OPINION ON REHEARING.
Henry M. Griffin’s interest inherited through his mother in the 328 acres of land was one-sixteenth, or 20% acres. The year he was adjudged a lunatic he was cultivating 40 acres of the 328 acres, an excess of 19% acres over the interest owned by him. For this excess he paid rent to his father. The records of the Probate Court in the matter of the guardianship of Henry M. Griffin, showed that when the motion was made to require the guardian to inventory this land the guardian resisted, setting up that it was the homestead of herself and child. The estate of the lunatic, excluding the homestead from the assets, is and always has been insolvent.
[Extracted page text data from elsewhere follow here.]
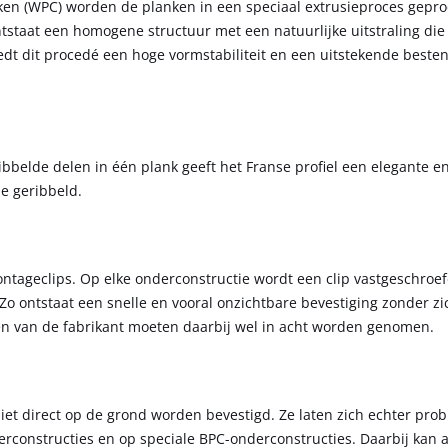
en (WPC) worden de planken in een speciaal extrusieproces gepr
staat een homogene structuur met een natuurlijke uitstraling die 
iedt dit procedé een hoge vormstabiliteit en een uitstekende beste
ibbelde delen in één plank geeft het Franse profiel een elegante e
de geribbeld.
tageclips. Op elke onderconstructie wordt een clip vastgeschroef
Zo ontstaat een snelle en vooral onzichtbare bevestiging zonder z
en van de fabrikant moeten daarbij wel in acht worden genomen.
t direct op de grond worden bevestigd. Ze laten zich echter pro
constructies en op speciale BPC-onderconstructies. Daarbij kan 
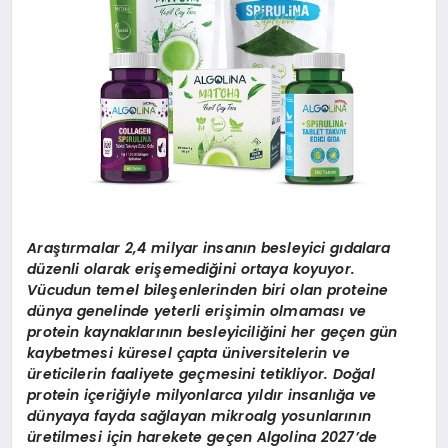
Araştırmalar 2,4 milyar insanın besleyici gıdalara
düzenli olarak erişemediğini ortaya koyuyor.
Vücudun temel bileşenlerinden biri olan proteine
dünya genelinde yeterli erişimin olmaması ve
protein kaynaklarının besleyiciliğini her geçen gün
kaybetmesi küresel çapta üniversitelerin ve
üreticilerin faaliyete geçmesini tetikliyor. Doğal
protein içeriğiyle milyonlarca yıldır insanlığa ve
dünyaya fayda sağlayan mikroalg yosunlarının
üretilmesi için harekete geçen Algolina 2027’de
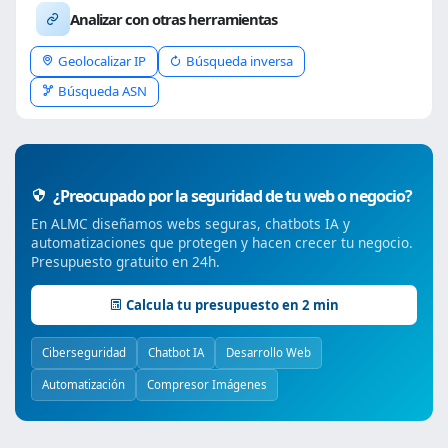
Analizar con otras herramientas
Geolocalizar IP
Búsqueda inversa
Búsqueda ASN
¿Preocupado por la seguridad de tu web o negocio?
En ALMC diseñamos webs seguras, chatbots IA y
automatizaciones que protegen y hacen crecer tu negocio.
Presupuesto gratuito en 24h.
Calcula tu presupuesto en 2 min
Ciberseguridad
Chatbot IA
Desarrollo Web
Automatización
Compresor Imágenes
When J. W. Harris purchased the property he knew that Henry M. Griffin lived upon the land with his family, and had his household and kitchen furniture, tools and farming implements thereon, and that he owned no other homestead. J. W. Harris is the father of the guardian, Mrs. Griffin. .
The statement in the opinion that “the County Court records did not affirmatively show that the land was not the homestead of Henry M. Griffin,” is liable to be misunderstood. By this we meant to say that the records did not show that the question of homestead vel non had been passed upon by that court. It is true the court ordered the guardian to inventory the property, but this did not affirmatively adjudge that it was not the homestead. The records did show that the guardian at the time the motion to require it to be placed on the inventory was heard, claimed and plead that it was the homestead of herself and child. The record in this respect is similar to that passed upon in Hamblin v. Wernecke, 31 Texas, 94, and it was there held that the records of the County Court showed the property was homestead. It was shown on the trial that the land has been in the possession of J. P. Griffin, the father of Henry M. Griffin, since the purchase by J. W. Harris, and that the rent of the property during such time was of the value of $80, and J. W. Harris recovered judgment for that amount. In the opinion nothing was said as to rents, but the judgment was here rendered for appellant for the land and $80 rent.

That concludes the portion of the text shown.